A pack of cards is thoroughly shuffled by the audience. While this is being done the performer palms four cards of the same suit and number, as, for instance, four of the ace of diamonds, which he has had concealed either in a pocket or that have been lying on top of the pack, at the start. When the pack is returned to him he places these four cards on top of it. Going among his audience he "forces" these cards on four different persons who are seated some distance apart, so that they may not be able to compare notes. To each of these persons he hands an envelope with a request that he places his card in the envelope, seals it, and places it in an inside pocket. Going to his table, the performer lays the pack aside, and asks some one to come forward to assist him. Taking a second pack he requests his volunteer assistant to shuffle it. Spreading the pack out he calls attention to the fact that it is a regular pack and thoroughly shuffled. This gives him the opportunity to locate the ace of diamonds and slip it to the top. Then he spreads the cards in a row on the table, taking care that the ace of diamonds is about the middle of the row and that it projects a trifle beyond the line of the other cards. He requests the assistant to take a card. By pointing carelessly to the ace of diamonds it is almost certain that that card will be selected. Then the assistant is allowed to mix up' the cards as they lie on the table and take a second card, without forcing a card this time. This is repeated twice more till he has four cards, one being the ace of diamonds. Addressing his audience the performer explains that four of the company have each drawn a card. That each card is in a sealed envelope and each envelope is stowed away in an inner pocket.

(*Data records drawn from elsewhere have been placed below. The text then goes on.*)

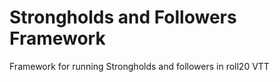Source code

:# Strongholds and Followers Framework

Framework for running Strongholds and followers in roll20 VTT
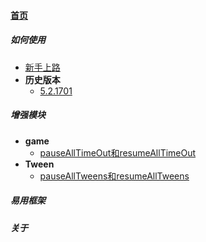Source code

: 
#### [首页](?file=home-首页)

##### 如何使用
- [新手上路](?file=001-如何使用/01-新手上路 "新手上路")
- **历史版本**
    - [5.2.1701](?file=001-如何使用/02-历史版本/9999-5.2.1701 "5.2.1701")

##### 增强模块
- **game**
    - [pauseAllTimeOut和resumeAllTimeOut](?file=002-增强模块/01-game/001-pauseAllTimeOut和resumeAllTimeOut "pauseAllTimeOut和resumeAllTimeOut")
- **Tween**
    - [pauseAllTweens和resumeAllTweens](?file=002-增强模块/02-Tween/001-pauseAllTweens和resumeAllTweens "pauseAllTweens和resumeAllTweens")

##### 易用框架

##### 关于
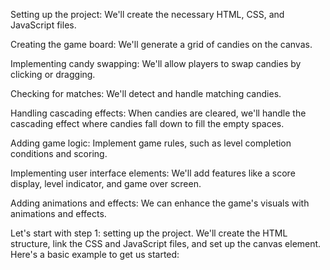Setting up the project: We'll create the necessary HTML, CSS, and JavaScript files.

Creating the game board: We'll generate a grid of candies on the canvas.

Implementing candy swapping: We'll allow players to swap candies by clicking or dragging.

Checking for matches: We'll detect and handle matching candies.

Handling cascading effects: When candies are cleared, we'll handle the cascading effect where candies fall down to fill the empty spaces.

Adding game logic: Implement game rules, such as level completion conditions and scoring.

Implementing user interface elements: We'll add features like a score display, level indicator, and game over screen.

Adding animations and effects: We can enhance the game's visuals with animations and effects.

Let's start with step 1: setting up the project. We'll create the HTML structure, link the CSS and JavaScript files, and set up the canvas element. Here's a basic example to get us started:

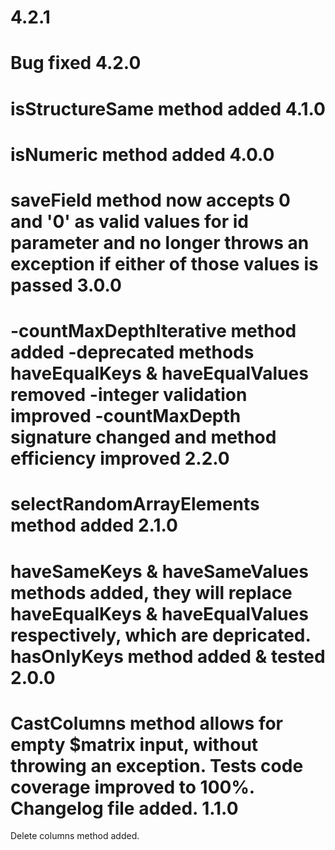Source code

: 4.2.1
==============================
Bug fixed
4.2.0
==============================
isStructureSame method added
4.1.0
==============================
isNumeric method added
4.0.0
==============================
saveField method now accepts 0 and '0' as valid values for id parameter and no longer throws an exception if either of those values is passed
3.0.0
==============================
-countMaxDepthIterative method added
-deprecated methods haveEqualKeys & haveEqualValues removed
-integer validation improved
-countMaxDepth signature changed and method efficiency improved
2.2.0
==============================
selectRandomArrayElements method added
2.1.0
==============================
haveSameKeys & haveSameValues methods added, they will replace haveEqualKeys & haveEqualValues respectively, which are depricated.
hasOnlyKeys method added & tested
2.0.0
==============================
CastColumns method allows for empty $matrix input, without throwing an exception.
Tests code coverage improved to 100%.
Changelog file added.
1.1.0
==============================
Delete columns method added.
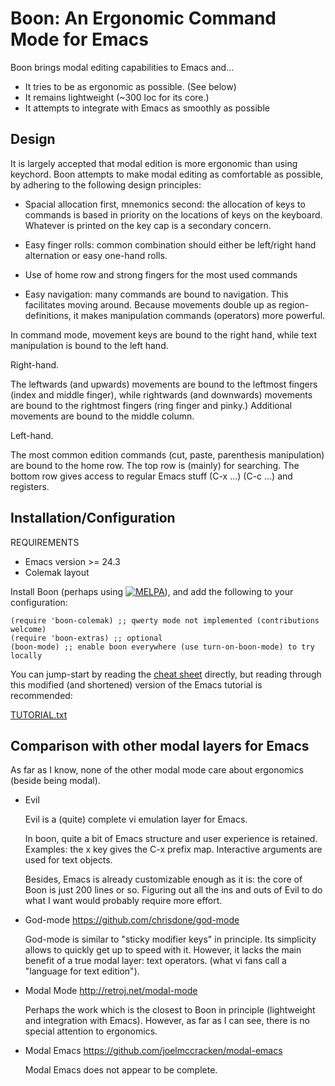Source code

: Boon: An Ergonomic Command Mode for Emacs
==========================================

Boon brings modal editing capabilities to Emacs and...

- It tries to be as ergonomic as possible. (See below)
- It remains lightweight (~300 loc for its core.)
- It attempts to integrate with Emacs as smoothly as possible


Design
------

It is largely accepted that modal edition is more ergonomic than using
keychord.  Boon attempts to make modal editing as comfortable as
possible, by adhering to the following design principles:

- Spacial allocation first, mnemonics second: the allocation of keys
  to commands is based in priority on the locations of keys on the
  keyboard. Whatever is printed on the key cap is a secondary concern.

- Easy finger rolls: common combination should either be left/right
  hand alternation or easy one-hand rolls.

- Use of home row and strong fingers for the most used commands

- Easy navigation: many commands are bound to navigation. This
  facilitates moving around. Because movements double up as
  region-definitions, it makes manipulation commands (operators) more
  powerful.

In command mode, movement keys are bound to the right hand, while text
manipulation is bound to the left hand.


Right-hand.

The leftwards (and upwards) movements are bound to the leftmost
fingers (index and middle finger), while rightwards (and downwards)
movements are bound to the rightmost fingers (ring finger and pinky.)
Additional movements are bound to the middle column.

Left-hand.

The most common edition commands (cut, paste, parenthesis
manipulation) are bound to the home row. The top row is (mainly) for
searching. The bottom row gives access to regular Emacs stuff (C-x
...) (C-c ...) and registers.

Installation/Configuration
--------------------------

REQUIREMENTS
- Emacs version >= 24.3
- Colemak layout

Install Boon (perhaps using
[![MELPA](http://stable.melpa.org/packages/boon-badge.svg)](http://stable.melpa.org/#/boon)),
and add the following to your configuration:

    (require 'boon-colemak) ;; qwerty mode not implemented (contributions welcome)
    (require 'boon-extras) ;; optional
    (boon-mode) ;; enable boon everywhere (use turn-on-boon-mode) to try locally

You can jump-start by reading the
[cheat sheet](https://pdf.yt/d/hSKUThNNSxrNFXkQ) directly, but reading
through this modified (and shortened) version of the Emacs tutorial is
recommended:

[TUTORIAL.txt](TUTORIAL.txt)

Comparison with other modal layers for Emacs
---------------------------------------------

As far as I know, none of the other modal mode care about ergonomics
(beside being modal).

- Evil

  Evil is a (quite) complete vi emulation layer for Emacs.

  In boon, quite a bit of Emacs structure and user experience is
  retained. Examples: the x key gives the C-x prefix map.
  Interactive arguments are used for text objects.

  Besides, Emacs is already customizable enough as it is: the core of
  Boon is just 200 lines or so. Figuring out all the ins and outs of
  Evil to do what I want would probably require more effort.

- God-mode https://github.com/chrisdone/god-mode

  God-mode is similar to "sticky modifier keys" in principle. Its
  simplicity allows to quickly get up to speed with it. However, it
  lacks the main benefit of a true modal layer: text operators. (what
  vi fans call a "language for text edition").

- Modal Mode http://retroj.net/modal-mode

  Perhaps the work which is the closest to Boon in principle
  (lightweight and integration with Emacs). However, as far as I can
  see, there is no special attention to ergonomics.

- Modal Emacs https://github.com/joelmccracken/modal-emacs

  Modal Emacs does not appear to be complete.

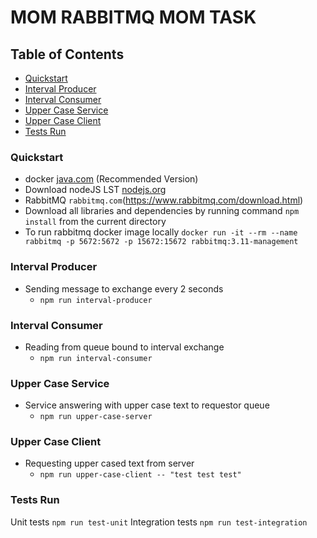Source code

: # MOM RABBITMQ MOM TASK

## Table of Contents

* [Quickstart](#quickstart)
* [Interval Producer](#interval-producer)
* [Interval Consumer](#interval-consumer)
* [Upper Case Service](#upper-case-service)
* [Upper Case Client](#upper-case-client)
* [Tests Run](#tests-run)

### Quickstart
* docker [java.com](https://www.java.com/en/download/) (Recommended Version)
* Download nodeJS LST [nodejs.org](https://nodejs.org/en/download/)
* RabbitMQ `rabbitmq.com`(https://www.rabbitmq.com/download.html)
* Download all libraries and dependencies by running command `npm install` from the current directory
* To run rabbitmq docker image locally `docker run -it --rm --name rabbitmq -p 5672:5672 -p 15672:15672 rabbitmq:3.11-management`

### Interval Producer
* Sending message to exchange every 2 seconds
    * `npm run interval-producer`

### Interval Consumer
* Reading from queue bound to interval exchange
    * `npm run interval-consumer`
### Upper Case Service

* Service answering with upper case text to requestor queue
    * `npm run upper-case-server`
### Upper Case Client

* Requesting upper cased text from server
    * `npm run upper-case-client -- "test test test"`

### Tests Run
Unit tests `npm run test-unit`
Integration tests `npm run test-integration`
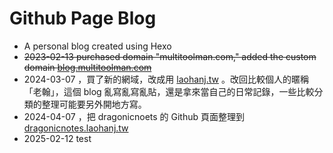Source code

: # Github Page Blog

- A personal blog created using Hexo
- ~~2023-02-13 purchased domain "multitoolman.com," added the custom domain [blog.multitoolman.com](https://blog.multitoolman.com/)~~
- 2024-03-07 ，買了新的網域，改成用 [laohanj.tw](https://www.laohanj.tw/) 。改回比較個人的暱稱「老翰」，這個 blog 亂寫亂寫亂貼，還是拿來當自己的日常記錄，一些比較分類的整理可能要另外開地方寫。
- 2024-04-07 ，把 dragonicnoets 的 Github 頁面整理到 [dragonicnotes.laohanj.tw](https://dragonicnotes.laohanj.tw)
- 2025-02-12 test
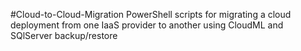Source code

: #Cloud-to-Cloud-Migration
PowerShell scripts for migrating a cloud deployment from one IaaS provider to another using CloudML and SQlServer backup/restore
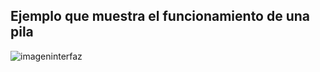 ## Ejemplo que muestra el funcionamiento de una pila

![imageninterfaz](https://user-images.githubusercontent.com/24881247/36242320-0193039a-11fa-11e8-971f-35642bdf6de1.png)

Under the circumstances it is impossible for any one, except those who drew the cards to know what they are. He further calls attention to the fact that the person who is assisting in the trick drew from a second pack four cards at random, at least it is supposed he did, but by some undefined influence he was forced to select the same cards as the gentlemen in the audience had taken. Then the cards that the assistant drew are shown to the four persons in the audience, and as each sees the ace of diamonds he admits that he sees his own card. Following this, the assistant is requested to collect the envelopes from the men in the audience, and a plate or tray is handed to him, so that the envelopes may be laid on it, and thus exclude any suspicion of a change. The assistant collects the envelopes and mixes them indiscriminately, and of the original holders each draws an envelope at random. "Again," says the performer, "this subtle influence is at work, and each one of you shall draw the envelope he held originally. The envelopes are opened by the holders of them and each admits that he finds his own card.

Instead of spreading out the cards for the assistant to select one, the ace of diamonds may be forced on him and he may take the others at random, but the better way is the one described.